**TO BE DONE**: Extend the excerpt on interfaith cooperation beyond its final sentence, keeping its first-person voice.

**EXCERPTED TEXT**:
----------------------------------------

In a time when public rhetoric encourages us to fear difference and to withdraw into homogenous enclaves, an inspiring story comes out of Omaha, Nebraska, where people of the three Abrahamic faiths have come together in something called the Tri-Faith Initiative. Christians, Muslims, and Jews pooled resources in 2011 to buy a 35-acre parcel of land, a former country club. Members of Temple Israel completed their synagogue on the property and opened their doors in 2013. The American Muslim Institute will complete its mosque next year, and Countryside Christian Church is currently raising funds for its new building. A shared community center will be the final component. The land is already being used for interfaith gatherings, and the three congregations are developing a network of relationships and shared ministries.

Last week I attended an interfaith meeting at the San Diego Islamic Center. We aren’t at a point of planning a shared worship space, but I did have a conversation with the Imam about a joint book study to read Michael Kinnamon’s forthcoming book on fear and faith.

----------------------------------------

(Collection entries)
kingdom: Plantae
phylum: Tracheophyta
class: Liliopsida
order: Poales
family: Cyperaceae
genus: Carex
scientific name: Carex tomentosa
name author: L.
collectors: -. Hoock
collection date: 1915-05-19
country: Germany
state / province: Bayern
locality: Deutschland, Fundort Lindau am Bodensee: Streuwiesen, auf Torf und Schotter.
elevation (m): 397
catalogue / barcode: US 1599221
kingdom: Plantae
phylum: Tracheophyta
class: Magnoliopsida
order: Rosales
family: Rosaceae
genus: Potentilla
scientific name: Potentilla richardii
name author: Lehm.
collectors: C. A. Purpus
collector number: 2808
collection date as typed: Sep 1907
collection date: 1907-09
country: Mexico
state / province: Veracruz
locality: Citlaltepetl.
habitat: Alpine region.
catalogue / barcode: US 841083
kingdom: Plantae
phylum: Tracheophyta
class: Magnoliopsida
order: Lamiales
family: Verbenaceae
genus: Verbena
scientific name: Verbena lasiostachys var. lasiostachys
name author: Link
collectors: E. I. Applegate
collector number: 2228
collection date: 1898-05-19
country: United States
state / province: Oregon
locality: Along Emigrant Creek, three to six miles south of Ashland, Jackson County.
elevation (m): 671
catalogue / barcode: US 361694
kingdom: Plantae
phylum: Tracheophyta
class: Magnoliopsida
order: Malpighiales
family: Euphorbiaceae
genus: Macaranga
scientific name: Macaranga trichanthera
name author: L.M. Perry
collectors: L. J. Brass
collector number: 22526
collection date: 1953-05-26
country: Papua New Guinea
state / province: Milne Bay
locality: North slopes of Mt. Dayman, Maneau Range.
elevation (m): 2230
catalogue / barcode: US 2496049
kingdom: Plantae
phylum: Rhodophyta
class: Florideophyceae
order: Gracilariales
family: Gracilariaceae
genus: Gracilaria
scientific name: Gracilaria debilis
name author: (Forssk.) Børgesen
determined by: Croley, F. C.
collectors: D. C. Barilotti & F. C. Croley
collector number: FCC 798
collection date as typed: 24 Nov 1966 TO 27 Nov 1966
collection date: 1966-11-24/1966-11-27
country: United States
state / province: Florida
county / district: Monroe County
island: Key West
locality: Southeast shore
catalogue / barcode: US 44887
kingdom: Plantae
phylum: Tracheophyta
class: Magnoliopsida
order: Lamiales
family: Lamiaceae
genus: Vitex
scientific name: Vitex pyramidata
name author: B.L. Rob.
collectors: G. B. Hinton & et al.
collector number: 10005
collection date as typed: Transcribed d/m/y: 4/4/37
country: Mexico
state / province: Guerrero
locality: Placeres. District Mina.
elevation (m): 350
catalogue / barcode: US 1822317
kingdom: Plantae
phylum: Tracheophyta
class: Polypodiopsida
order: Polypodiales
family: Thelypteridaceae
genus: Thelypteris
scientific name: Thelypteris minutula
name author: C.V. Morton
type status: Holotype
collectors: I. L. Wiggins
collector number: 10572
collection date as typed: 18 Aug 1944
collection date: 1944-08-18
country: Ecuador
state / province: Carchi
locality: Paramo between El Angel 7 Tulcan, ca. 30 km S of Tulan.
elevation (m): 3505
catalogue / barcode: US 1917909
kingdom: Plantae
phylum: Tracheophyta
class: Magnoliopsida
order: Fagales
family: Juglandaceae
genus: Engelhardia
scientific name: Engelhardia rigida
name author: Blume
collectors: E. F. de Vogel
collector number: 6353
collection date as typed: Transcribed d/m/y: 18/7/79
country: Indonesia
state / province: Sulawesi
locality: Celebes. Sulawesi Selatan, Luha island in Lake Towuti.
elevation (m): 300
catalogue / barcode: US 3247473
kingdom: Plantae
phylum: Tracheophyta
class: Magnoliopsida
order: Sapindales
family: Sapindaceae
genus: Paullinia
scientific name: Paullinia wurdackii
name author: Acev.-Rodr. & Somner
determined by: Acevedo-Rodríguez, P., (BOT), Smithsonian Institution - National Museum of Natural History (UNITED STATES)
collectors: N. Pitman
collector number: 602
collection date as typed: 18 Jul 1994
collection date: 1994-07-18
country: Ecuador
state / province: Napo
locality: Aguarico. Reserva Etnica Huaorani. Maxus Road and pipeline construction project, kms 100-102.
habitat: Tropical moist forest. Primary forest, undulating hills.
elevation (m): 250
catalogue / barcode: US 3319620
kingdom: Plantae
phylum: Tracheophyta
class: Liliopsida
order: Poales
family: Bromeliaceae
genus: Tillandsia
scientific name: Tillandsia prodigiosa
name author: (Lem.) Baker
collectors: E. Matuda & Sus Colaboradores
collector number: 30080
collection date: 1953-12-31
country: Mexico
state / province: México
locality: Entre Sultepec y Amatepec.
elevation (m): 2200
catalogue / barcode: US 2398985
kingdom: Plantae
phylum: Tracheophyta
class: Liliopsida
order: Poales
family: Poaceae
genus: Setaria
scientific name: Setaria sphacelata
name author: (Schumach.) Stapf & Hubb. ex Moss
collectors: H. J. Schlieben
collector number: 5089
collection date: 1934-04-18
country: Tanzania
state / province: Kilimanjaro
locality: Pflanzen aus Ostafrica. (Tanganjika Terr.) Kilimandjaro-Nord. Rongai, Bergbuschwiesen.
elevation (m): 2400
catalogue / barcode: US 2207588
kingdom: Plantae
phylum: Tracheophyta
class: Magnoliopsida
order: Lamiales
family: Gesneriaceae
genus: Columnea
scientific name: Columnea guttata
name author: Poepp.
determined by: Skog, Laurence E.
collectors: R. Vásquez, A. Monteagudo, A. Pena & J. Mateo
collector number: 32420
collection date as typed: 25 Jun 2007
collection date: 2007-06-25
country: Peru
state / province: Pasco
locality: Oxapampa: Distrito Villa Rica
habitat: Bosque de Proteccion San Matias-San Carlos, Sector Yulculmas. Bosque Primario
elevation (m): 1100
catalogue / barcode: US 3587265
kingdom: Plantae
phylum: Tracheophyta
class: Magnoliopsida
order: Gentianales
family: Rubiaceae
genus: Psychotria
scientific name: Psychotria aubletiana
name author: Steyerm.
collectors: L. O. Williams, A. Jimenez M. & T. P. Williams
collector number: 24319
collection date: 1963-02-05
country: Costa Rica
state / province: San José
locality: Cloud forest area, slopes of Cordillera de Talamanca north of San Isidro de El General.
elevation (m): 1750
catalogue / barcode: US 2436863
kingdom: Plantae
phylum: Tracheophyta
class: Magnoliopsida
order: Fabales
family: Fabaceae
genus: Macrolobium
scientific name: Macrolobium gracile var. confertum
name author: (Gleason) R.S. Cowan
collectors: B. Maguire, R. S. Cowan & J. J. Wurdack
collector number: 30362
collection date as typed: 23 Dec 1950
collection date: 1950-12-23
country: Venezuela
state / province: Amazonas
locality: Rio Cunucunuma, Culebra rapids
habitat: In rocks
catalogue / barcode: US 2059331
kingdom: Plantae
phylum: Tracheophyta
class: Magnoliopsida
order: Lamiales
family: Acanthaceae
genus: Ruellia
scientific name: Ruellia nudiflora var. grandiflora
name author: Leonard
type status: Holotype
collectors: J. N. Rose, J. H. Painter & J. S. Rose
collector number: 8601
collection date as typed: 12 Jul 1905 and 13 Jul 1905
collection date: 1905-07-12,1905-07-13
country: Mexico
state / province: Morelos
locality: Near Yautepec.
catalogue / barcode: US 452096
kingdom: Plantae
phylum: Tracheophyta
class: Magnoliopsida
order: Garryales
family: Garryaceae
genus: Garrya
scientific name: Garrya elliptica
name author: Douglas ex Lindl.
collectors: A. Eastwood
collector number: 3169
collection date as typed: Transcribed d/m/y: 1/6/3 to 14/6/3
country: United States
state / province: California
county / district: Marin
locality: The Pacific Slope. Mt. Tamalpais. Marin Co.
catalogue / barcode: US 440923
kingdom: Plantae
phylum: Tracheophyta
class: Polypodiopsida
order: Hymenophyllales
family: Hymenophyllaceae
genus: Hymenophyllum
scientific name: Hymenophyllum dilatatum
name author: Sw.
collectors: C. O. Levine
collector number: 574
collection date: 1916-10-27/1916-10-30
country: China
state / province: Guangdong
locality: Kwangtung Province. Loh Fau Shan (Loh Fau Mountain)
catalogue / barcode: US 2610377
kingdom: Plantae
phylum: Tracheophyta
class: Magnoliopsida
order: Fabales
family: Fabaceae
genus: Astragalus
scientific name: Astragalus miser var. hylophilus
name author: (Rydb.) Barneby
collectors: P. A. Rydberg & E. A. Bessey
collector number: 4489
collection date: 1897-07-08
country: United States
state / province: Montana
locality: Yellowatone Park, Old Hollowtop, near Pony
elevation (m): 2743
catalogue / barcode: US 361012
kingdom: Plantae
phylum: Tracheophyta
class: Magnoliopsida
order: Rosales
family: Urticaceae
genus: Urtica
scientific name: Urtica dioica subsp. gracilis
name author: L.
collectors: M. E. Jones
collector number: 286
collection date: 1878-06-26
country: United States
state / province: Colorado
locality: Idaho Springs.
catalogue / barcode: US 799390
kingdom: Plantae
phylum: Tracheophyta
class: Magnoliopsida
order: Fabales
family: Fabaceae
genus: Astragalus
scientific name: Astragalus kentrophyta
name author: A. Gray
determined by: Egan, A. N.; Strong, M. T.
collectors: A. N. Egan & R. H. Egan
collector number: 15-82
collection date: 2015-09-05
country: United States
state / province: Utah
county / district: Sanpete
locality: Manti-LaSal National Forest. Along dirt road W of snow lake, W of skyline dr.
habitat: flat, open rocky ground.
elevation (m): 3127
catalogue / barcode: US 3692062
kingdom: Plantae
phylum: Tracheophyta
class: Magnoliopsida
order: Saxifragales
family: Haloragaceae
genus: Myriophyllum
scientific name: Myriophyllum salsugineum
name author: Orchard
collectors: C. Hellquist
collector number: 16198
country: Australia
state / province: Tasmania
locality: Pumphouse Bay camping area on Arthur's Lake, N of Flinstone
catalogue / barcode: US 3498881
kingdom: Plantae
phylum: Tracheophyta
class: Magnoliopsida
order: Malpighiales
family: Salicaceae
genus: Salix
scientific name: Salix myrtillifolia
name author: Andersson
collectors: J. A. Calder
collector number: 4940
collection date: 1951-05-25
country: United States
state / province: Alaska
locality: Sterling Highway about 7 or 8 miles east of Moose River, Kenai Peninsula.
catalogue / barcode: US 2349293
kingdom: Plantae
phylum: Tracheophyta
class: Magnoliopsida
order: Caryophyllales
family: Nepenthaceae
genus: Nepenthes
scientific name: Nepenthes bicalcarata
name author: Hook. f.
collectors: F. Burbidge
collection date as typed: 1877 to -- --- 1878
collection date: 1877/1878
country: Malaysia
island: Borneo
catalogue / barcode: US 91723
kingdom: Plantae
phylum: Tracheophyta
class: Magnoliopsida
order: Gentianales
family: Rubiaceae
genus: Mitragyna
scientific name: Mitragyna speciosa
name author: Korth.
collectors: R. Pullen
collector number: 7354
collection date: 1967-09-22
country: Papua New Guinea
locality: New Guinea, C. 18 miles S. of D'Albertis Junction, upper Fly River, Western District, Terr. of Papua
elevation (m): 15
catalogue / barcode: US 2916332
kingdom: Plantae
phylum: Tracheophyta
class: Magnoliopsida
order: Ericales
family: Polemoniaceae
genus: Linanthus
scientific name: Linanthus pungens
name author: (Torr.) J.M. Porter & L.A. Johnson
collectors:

----------------------------------------

**OUTPUT FOR THIS EXERCISE**:
This week the shooting of a distraught African man by an El Cajon police officer brought an ongoing national crisis into our own community. We grieve the death of Alfred Olango even as we grieve the climate of fear that causes police officers to literally shoot from the hip and that causes us to lock our doors against those who seem different. But our faith demands that we acknowledge our connection to one another, that we open our doors and our hearts to hear different voices, to learn new ways to care for our community, to use our God-given intelligence and creativity to build a more peaceful and abundant world for all of creation.

Bringing our pets to church is one symbol of our connection to all other creatures, an acknowledgment that without them our lives are impoverished.

And so we echo the beloved saint today as we offer praise to God for the earth and all her creatures, for all whom we call family, human and non-human alike. All praise and thanks be to God: creator, redeemer, and sustainer of all.